▶ **Text excerpt**:
——

On Thu, Mar 8, 2018 at 1:05 PM, Sijie Guo <guosi...@gmail.com> wrote:

>
> On Thu, Mar 8, 2018 at 12:33 PM Andrey Yegorov <andrey.yego...@gmail.com>
> wrote:
>
>> I am looking more at the PendigAddOp and it looks like, in addition to
>> the case that Sijie has fixed, there is another scenario where recycler can
>> get triggered.
>>
>> I.e.:
>> first sendWriteRequest() in PendingAddOp.safeRun() fails in PCBC's
>> writeAndFlush (channel == null or channel.writeAndFlush throws)
>> hasRun is set to true at that point. pendingWriteRequests is still zero
>> (not incremented yet)
>> PCBC's errorOut triggers callback that is sure that since
>> pendingWriteRequests==0 and hasRun it can release PendingAddOp back to
>> recycler
>>
>> now there are still sendWriteRequest's to follow and all bets are off.
>> i.e. by the time they are executed the addOp can get reused so they end up
>> sending another request to the wrong bookie.

——

▶ **Record excerpts**:
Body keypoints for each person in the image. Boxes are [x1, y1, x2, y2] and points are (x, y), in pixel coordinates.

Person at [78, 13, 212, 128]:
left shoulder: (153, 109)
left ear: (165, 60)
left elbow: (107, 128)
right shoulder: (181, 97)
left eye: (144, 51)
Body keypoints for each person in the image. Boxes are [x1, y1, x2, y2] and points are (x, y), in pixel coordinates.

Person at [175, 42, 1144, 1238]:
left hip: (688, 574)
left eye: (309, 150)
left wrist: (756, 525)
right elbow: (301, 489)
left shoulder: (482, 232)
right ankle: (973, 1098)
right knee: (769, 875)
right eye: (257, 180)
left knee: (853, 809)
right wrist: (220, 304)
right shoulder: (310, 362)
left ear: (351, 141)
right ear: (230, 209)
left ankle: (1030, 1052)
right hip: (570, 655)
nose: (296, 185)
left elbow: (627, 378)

——

▶ **What this task involves**:
Reproduce everything in the recycler thread from "On Thu, Mar 8, 2018 at 1:05" down to "or channel.writeAndFlush throws)", word for word. Answer from the recycler thread alone, not the data.

▶ **Task response**:
On Thu, Mar 8, 2018 at 1:05 PM, Sijie Guo <guosi...@gmail.com> wrote:

>
> On Thu, Mar 8, 2018 at 12:33 PM Andrey Yegorov <andrey.yego...@gmail.com>
> wrote:
>
>> I am looking more at the PendigAddOp and it looks like, in addition to
>> the case that Sijie has fixed, there is another scenario where recycler can
>> get triggered.
>>
>> I.e.:
>> first sendWriteRequest() in PendingAddOp.safeRun() fails in PCBC's
>> writeAndFlush (channel == null or channel.writeAndFlush throws)